I’m so excited. Through Craigslist I found a farmer over in Lewis who wanted to dump some moldy round bales of hay.
I have always yearned for mulch hay to rot into and improve my soil, which is sour rocky sand. Hay will break down into much needed organic matter and meanwhile will carry pounds and pounds of hay seed — which, if I had to buy it, would cost me $125 per bag.
However the cost, even for spoiled hay, has always been prohibitive. With the price of good hay soaring, mulch hay has been $2-$3 for small squares. Big round bales generally cost $25-$40 in this area, and mulch ones $15 to $20. And then there’s the delivery. I don’t live in a farming community. Almost everything I need has to come from an hour away.
I began dickering with this young farmer around the time of my knee surgery. He offered the round bales to me for $6 apiece, which is an excellent deal. However I only had $300 left in my farm fund and I wasn’t sure I should spend it this way. I wrote that I’d have to consult with my husband. Then I went in for surgery. During my silence he dropped the price again. Then again.

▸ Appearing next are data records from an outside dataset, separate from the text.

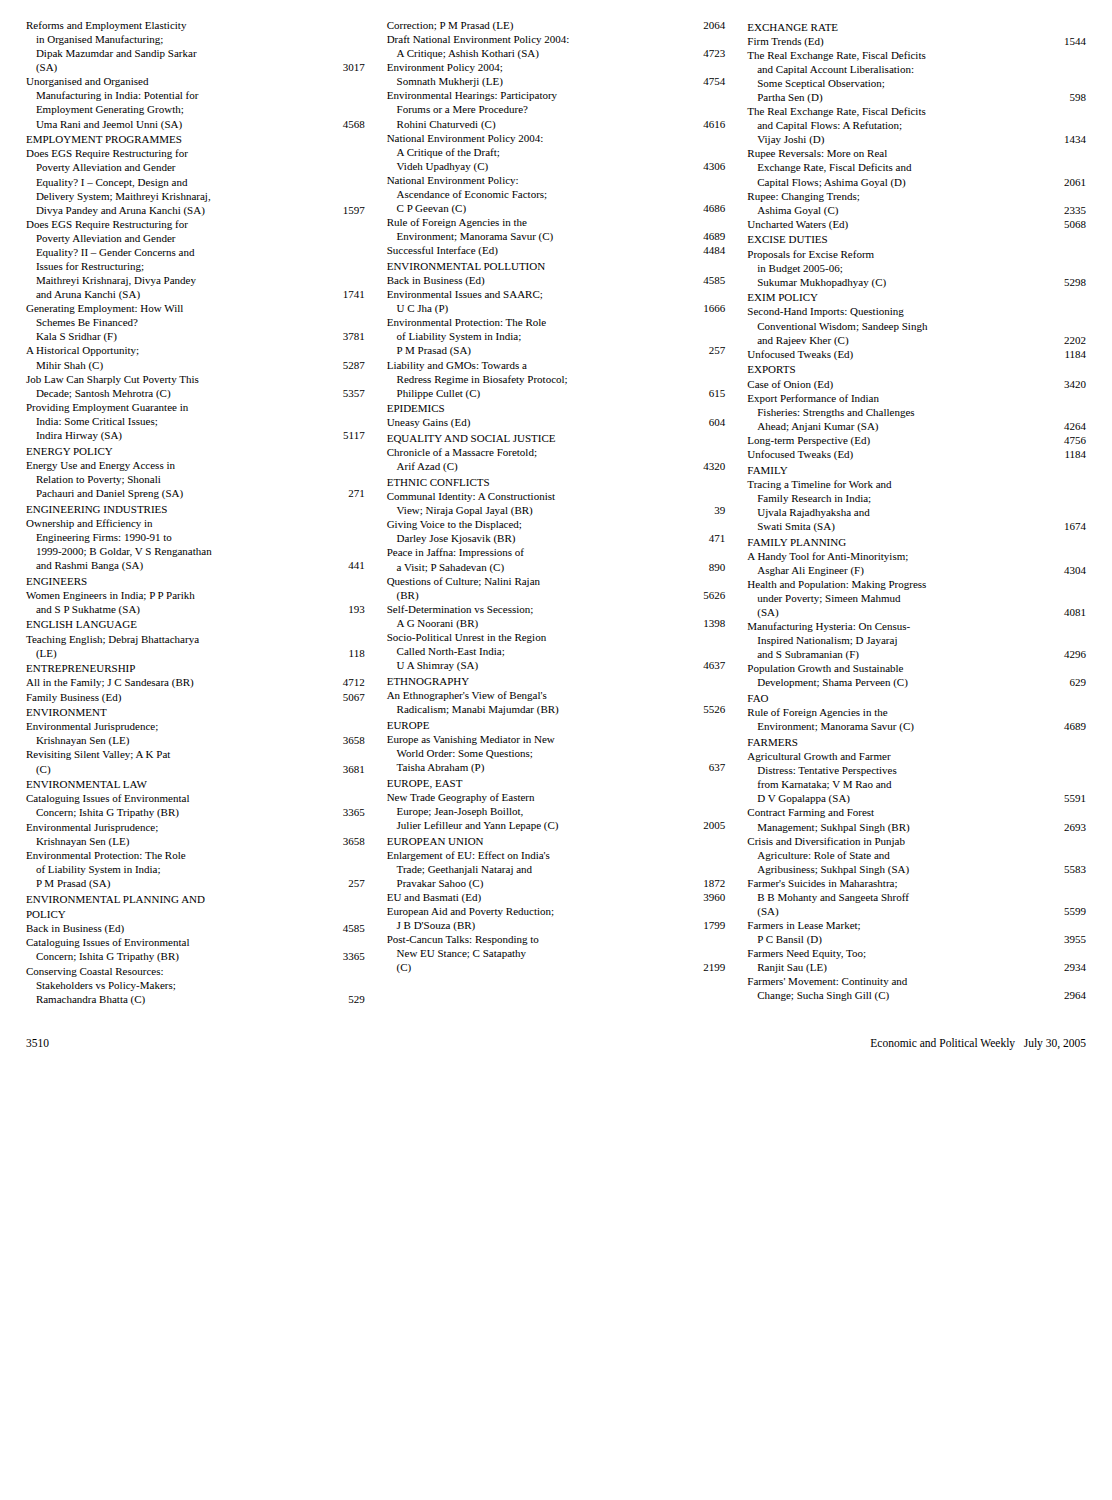Reforms and Employment Elasticity
in Organised Manufacturing;
Dipak Mazumdar and Sandip Sarkar
(SA) 3017
Unorganised and Organised
Manufacturing in India: Potential for
Employment Generating Growth;
Uma Rani and Jeemol Unni (SA) 4568
EMPLOYMENT PROGRAMMES
Does EGS Require Restructuring for
Poverty Alleviation and Gender
Equality? I – Concept, Design and
Delivery System; Maithreyi Krishnaraj,
Divya Pandey and Aruna Kanchi (SA) 1597
Does EGS Require Restructuring for
Poverty Alleviation and Gender
Equality? II – Gender Concerns and
Issues for Restructuring;
Maithreyi Krishnaraj, Divya Pandey
and Aruna Kanchi (SA) 1741
Generating Employment: How Will
Schemes Be Financed?
Kala S Sridhar (F) 3781
A Historical Opportunity;
Mihir Shah (C) 5287
Job Law Can Sharply Cut Poverty This
Decade; Santosh Mehrotra (C) 5357
Providing Employment Guarantee in
India: Some Critical Issues;
Indira Hirway (SA) 5117
ENERGY POLICY
Energy Use and Energy Access in
Relation to Poverty; Shonali
Pachauri and Daniel Spreng (SA) 271
ENGINEERING INDUSTRIES
Ownership and Efficiency in
Engineering Firms: 1990-91 to
1999-2000; B Goldar, V S Renganathan
and Rashmi Banga (SA) 441
ENGINEERS
Women Engineers in India; P P Parikh
and S P Sukhatme (SA) 193
ENGLISH LANGUAGE
Teaching English; Debraj Bhattacharya
(LE) 118
ENTREPRENEURSHIP
All in the Family; J C Sandesara (BR) 4712
Family Business (Ed) 5067
ENVIRONMENT
Environmental Jurisprudence;
Krishnayan Sen (LE) 3658
Revisiting Silent Valley; A K Pat
(C) 3681
ENVIRONMENTAL LAW
Cataloguing Issues of Environmental
Concern; Ishita G Tripathy (BR) 3365
Environmental Jurisprudence;
Krishnayan Sen (LE) 3658
Environmental Protection: The Role
of Liability System in India;
P M Prasad (SA) 257
ENVIRONMENTAL PLANNING AND
POLICY
Back in Business (Ed) 4585
Cataloguing Issues of Environmental
Concern; Ishita G Tripathy (BR) 3365
Conserving Coastal Resources:
Stakeholders vs Policy-Makers;
Ramachandra Bhatta (C) 529
Correction; P M Prasad (LE) 2064
Draft National Environment Policy 2004:
A Critique; Ashish Kothari (SA) 4723
Environment Policy 2004;
Somnath Mukherji (LE) 4754
Environmental Hearings: Participatory
Forums or a Mere Procedure?
Rohini Chaturvedi (C) 4616
National Environment Policy 2004:
A Critique of the Draft;
Videh Upadhyay (C) 4306
National Environment Policy:
Ascendance of Economic Factors;
C P Geevan (C) 4686
Rule of Foreign Agencies in the
Environment; Manorama Savur (C) 4689
Successful Interface (Ed) 4484
ENVIRONMENTAL POLLUTION
Back in Business (Ed) 4585
Environmental Issues and SAARC;
U C Jha (P) 1666
Environmental Protection: The Role
of Liability System in India;
P M Prasad (SA) 257
Liability and GMOs: Towards a
Redress Regime in Biosafety Protocol;
Philippe Cullet (C) 615
EPIDEMICS
Uneasy Gains (Ed) 604
EQUALITY AND SOCIAL JUSTICE
Chronicle of a Massacre Foretold;
Arif Azad (C) 4320
ETHNIC CONFLICTS
Communal Identity: A Constructionist
View; Niraja Gopal Jayal (BR) 39
Giving Voice to the Displaced;
Darley Jose Kjosavik (BR) 471
Peace in Jaffna: Impressions of
a Visit; P Sahadevan (C) 890
Questions of Culture; Nalini Rajan
(BR) 5626
Self-Determination vs Secession;
A G Noorani (BR) 1398
Socio-Political Unrest in the Region
Called North-East India;
U A Shimray (SA) 4637
ETHNOGRAPHY
An Ethnographer's View of Bengal's
Radicalism; Manabi Majumdar (BR) 5526
EUROPE
Europe as Vanishing Mediator in New
World Order: Some Questions;
Taisha Abraham (P) 637
EUROPE, EAST
New Trade Geography of Eastern
Europe; Jean-Joseph Boillot,
Julier Lefilleur and Yann Lepape (C) 2005
EUROPEAN UNION
Enlargement of EU: Effect on India's
Trade; Geethanjali Nataraj and
Pravakar Sahoo (C) 1872
EU and Basmati (Ed) 3960
European Aid and Poverty Reduction;
J B D'Souza (BR) 1799
Post-Cancun Talks: Responding to
New EU Stance; C Satapathy
(C) 2199
EXCHANGE RATE
Firm Trends (Ed) 1544
The Real Exchange Rate, Fiscal Deficits
and Capital Account Liberalisation:
Some Sceptical Observation;
Partha Sen (D) 598
The Real Exchange Rate, Fiscal Deficits
and Capital Flows: A Refutation;
Vijay Joshi (D) 1434
Rupee Reversals: More on Real
Exchange Rate, Fiscal Deficits and
Capital Flows; Ashima Goyal (D) 2061
Rupee: Changing Trends;
Ashima Goyal (C) 2335
Uncharted Waters (Ed) 5068
EXCISE DUTIES
Proposals for Excise Reform
in Budget 2005-06;
Sukumar Mukhopadhyay (C) 5298
EXIM POLICY
Second-Hand Imports: Questioning
Conventional Wisdom; Sandeep Singh
and Rajeev Kher (C) 2202
Unfocused Tweaks (Ed) 1184
EXPORTS
Case of Onion (Ed) 3420
Export Performance of Indian
Fisheries: Strengths and Challenges
Ahead; Anjani Kumar (SA) 4264
Long-term Perspective (Ed) 4756
Unfocused Tweaks (Ed) 1184
FAMILY
Tracing a Timeline for Work and
Family Research in India;
Ujvala Rajadhyaksha and
Swati Smita (SA) 1674
FAMILY PLANNING
A Handy Tool for Anti-Minorityism;
Asghar Ali Engineer (F) 4304
Health and Population: Making Progress
under Poverty; Simeen Mahmud
(SA) 4081
Manufacturing Hysteria: On Census-
Inspired Nationalism; D Jayaraj
and S Subramanian (F) 4296
Population Growth and Sustainable
Development; Shama Perveen (C) 629
FAO
Rule of Foreign Agencies in the
Environment; Manorama Savur (C) 4689
FARMERS
Agricultural Growth and Farmer
Distress: Tentative Perspectives
from Karnataka; V M Rao and
D V Gopalappa (SA) 5591
Contract Farming and Forest
Management; Sukhpal Singh (BR) 2693
Crisis and Diversification in Punjab
Agriculture: Role of State and
Agribusiness; Sukhpal Singh (SA) 5583
Farmer's Suicides in Maharashtra;
B B Mohanty and Sangeeta Shroff
(SA) 5599
Farmers in Lease Market;
P C Bansil (D) 3955
Farmers Need Equity, Too;
Ranjit Sau (LE) 2934
Farmers' Movement: Continuity and
Change; Sucha Singh Gill (C) 2964
3510 Economic and Political Weekly July 30, 2005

When the Vicodin haze cleared, I found he was willing to bring over a hundred round bales to me for a bit less than $3 apiece.

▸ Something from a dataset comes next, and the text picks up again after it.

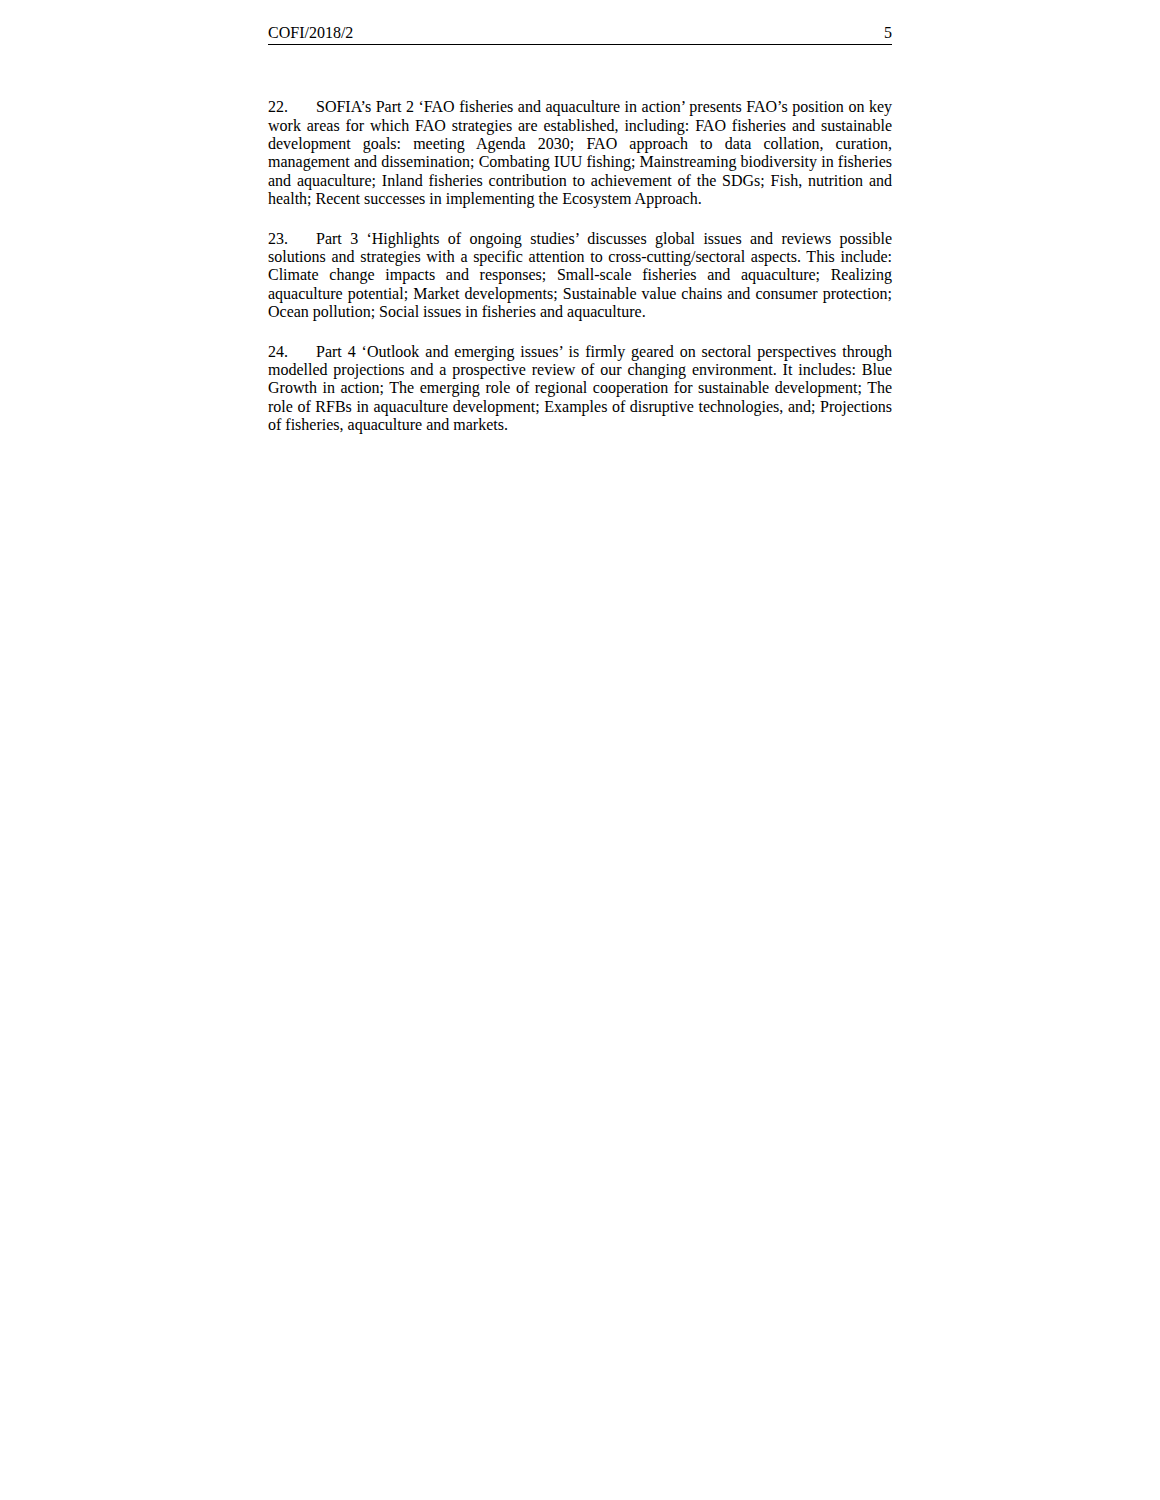COFI/2018/2 5
22. SOFIA’s Part 2 ‘FAO fisheries and aquaculture in action’ presents FAO’s position on key work areas for which FAO strategies are established, including: FAO fisheries and sustainable development goals: meeting Agenda 2030; FAO approach to data collation, curation, management and dissemination; Combating IUU fishing; Mainstreaming biodiversity in fisheries and aquaculture; Inland fisheries contribution to achievement of the SDGs; Fish, nutrition and health; Recent successes in implementing the Ecosystem Approach.
23. Part 3 ‘Highlights of ongoing studies’ discusses global issues and reviews possible solutions and strategies with a specific attention to cross-cutting/sectoral aspects. This include: Climate change impacts and responses; Small-scale fisheries and aquaculture; Realizing aquaculture potential; Market developments; Sustainable value chains and consumer protection; Ocean pollution; Social issues in fisheries and aquaculture.
24. Part 4 ‘Outlook and emerging issues’ is firmly geared on sectoral perspectives through modelled projections and a prospective review of our changing environment. It includes: Blue Growth in action; The emerging role of regional cooperation for sustainable development; The role of RFBs in aquaculture development; Examples of disruptive technologies, and; Projections of fisheries, aquaculture and markets.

I feel a little bad for the farmer as I think he is barely clearing his fuel expenses for baling this hay last summer and delivering it to me now. However I remind myself that recouping his costs is a good thing, and he is also clearing his fields of an eyesore. He told me he hays 500 acres. No wonder he has bales left over at the end of the season.
The farmer, Todd, is a nice young man with a broad white smile in a sunburned face. He would like to become my regular hay supplier. He was eager to undercut Rick, my erratic but charming hay man, by fifty cents a bale. I told him I’d have to think about that. I owe some loyalty to Rick.
In the meantime I am very excited to see all this future fertility moving onto my farm. The more grazing I can create here, the less I will have to buy in from elsewhere.
Todd drove around the back acres slowly while his helpers pushed the rotting bales over the side of the hay wagon.
Todd says that since he can’t start haying his own fields until 10:30 in the morning (waiting for dew to dry), he will bring one load to me early every day until all the bales are here. I expect that by the end my entire eight-acre back field will be dotted with rotting round bales.
My plan is to mow the weeds and then figure out a way to unroll each bale so I can spread it. Todd thought this was a great idea though he understood that I would be working alone and without a tractor. His grin flashed. “That’ll keep you busy!”
So many projects, so little time! But I am deeply thrilled, and impatient for my knee to heal.